Experimental measurement data exposed as a queryable agent. Researchers can invoke it to get specific subsets of measurements instead of downloading the entire dataset.

agent:
  name: redd-house-measurements
  rai: RAI-2011-kolter-redd-house1
  version: 1.0.0
  description: Query interface for REDD House 1 energy disaggregation measurements. Returns time-windowed appliance-level and aggregate power readings.
  provenance_type: data_wrapper
  paper:
    title: "REDD: A Public Data Set for Energy Disaggregation Research"
    doi: 10.1007/978-3-642-25999-5_12
    year: 2011
    venue: Workshop on Data Mining Applications in Sustainability
    authors:
      - name: J. Zico Kolter
      - name: Matthew J. Johnson
    keywords:
      - energy disaggregation
      - NILM
      - smart meter
  invoke: python query.py
  inputs:
    - name: query
      format: application/json
      description: "Query parameters: start_time, end_time, appliances (list), resolution."
  outputs:
    - name: measurements
      format: application/json
      description: Time-series power readings for the requested appliances and time window.

How invocations work

When someone calls your agent via POST /api/agents/{id}/invoke_json, CIFR:

  1. Validates the request body against your declared inputs.
  2. Writes each input to /inputs/{field_name}{ext} inside a fresh container.
  3. Starts the container from your pinned image digest with --network none, the configured memory limit, and the configured timeout.
  4. Runs your invoke command.
  5. Captures everything written to /outputs/.
  6. Computes a provenance hash over (image_digest, inputs_sha256, outputs_sha256) and returns it.

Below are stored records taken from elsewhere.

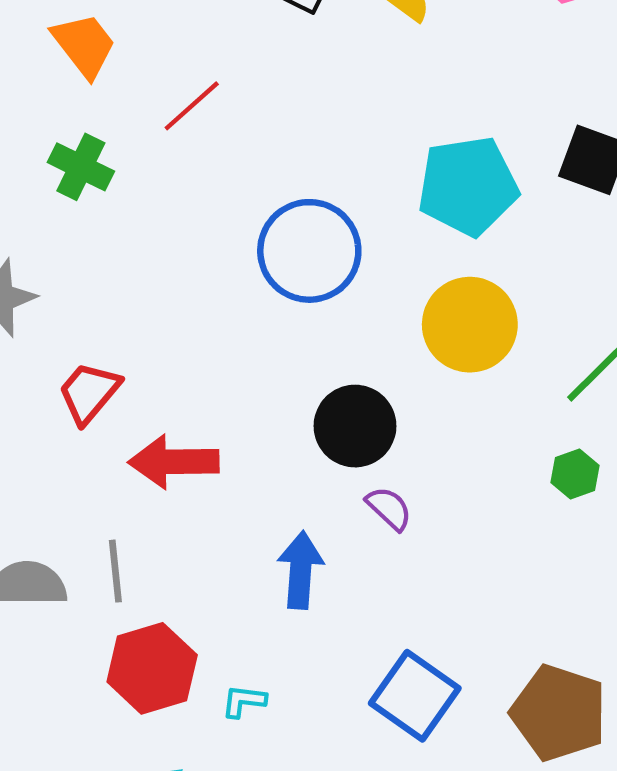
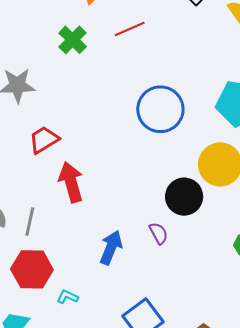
black circle: (355, 426) -> (184, 197), moved
red arrow: (174, 462) -> (71, 182), turned 57

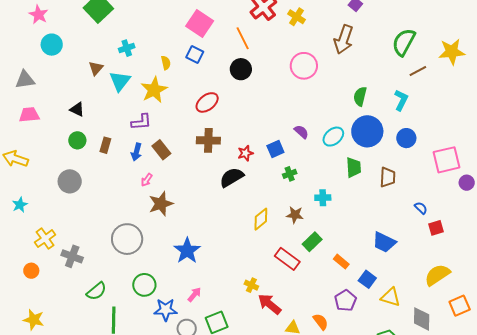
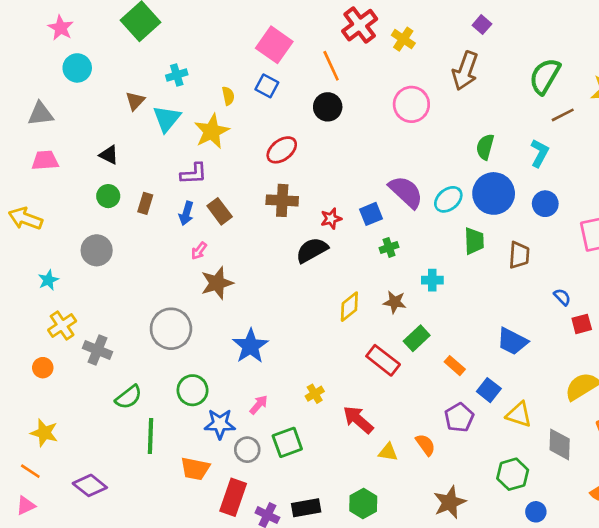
purple semicircle: (301, 132) -> (406, 192), size x1.8
cyan star: (20, 205) -> (48, 280), moved
yellow cross: (251, 285) -> (315, 394), moved, turned 32

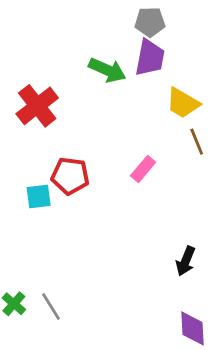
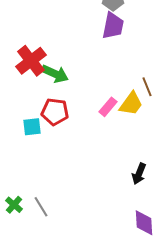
green arrow: (107, 70) -> (55, 74), moved
yellow trapezoid: (183, 103) -> (131, 104), moved, turned -84

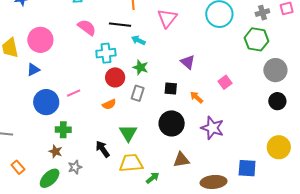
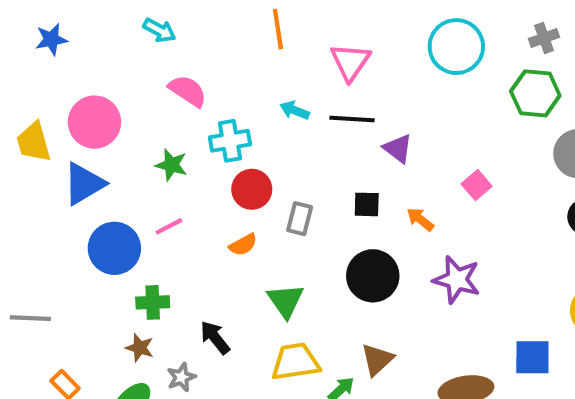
black line: (120, 25) -> (352, 119), moved
green star: (140, 67) -> (171, 165), moved
blue triangle: (33, 70) -> (84, 184), size x1.6
black arrow: (103, 149) -> (215, 337), moved
brown triangle: (181, 160) -> (377, 360), moved, turned -30

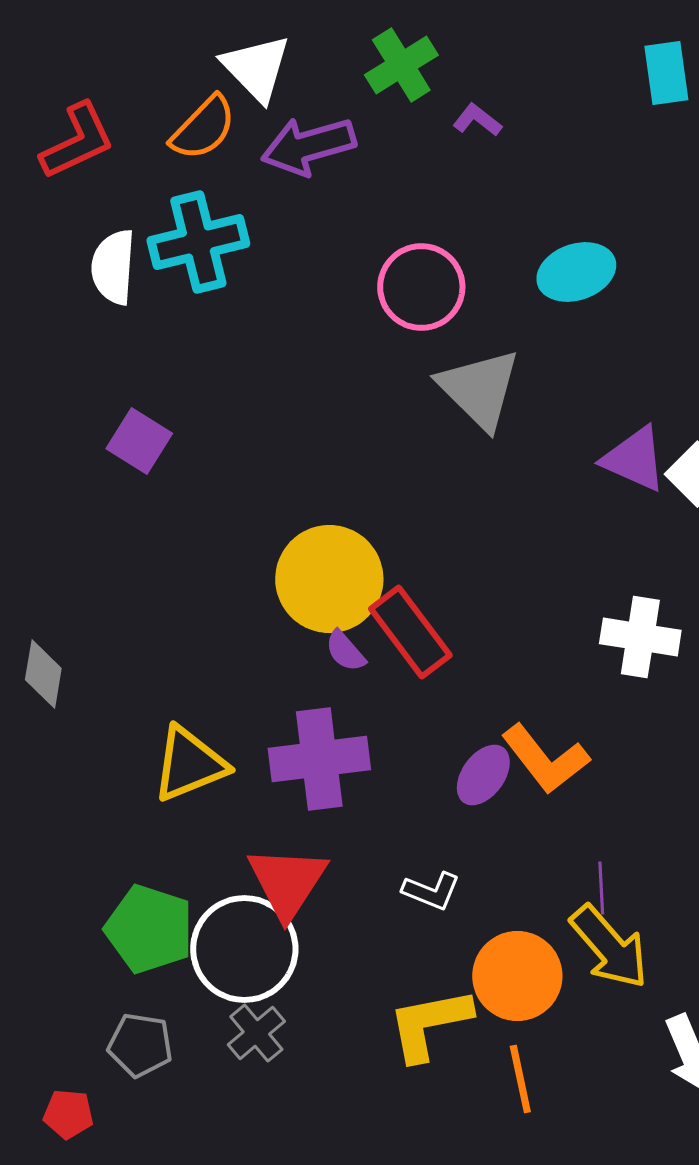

Your code reads from /inputs/ and writes to /outputs/. That is the entire contract. The provenance hash makes every invocation independently verifiable.

Versioning rules

Versions are immutable. Submitting the same (name, version) twice produces a clear error. Bump the version number to publish an update:

  • Patch (1.0.0 to 1.0.1) -- bug fixes that do not change the input/output schema.
  • Minor (1.0.0 to 1.1.0) -- new optional inputs, new outputs, additive features.
  • Major (1.0.0 to 2.0.0) -- breaking changes to inputs, outputs, or semantics.

External callers typically pin to a specific minor version in their depends_on so patches flow through automatically while major changes require an explicit upgrade.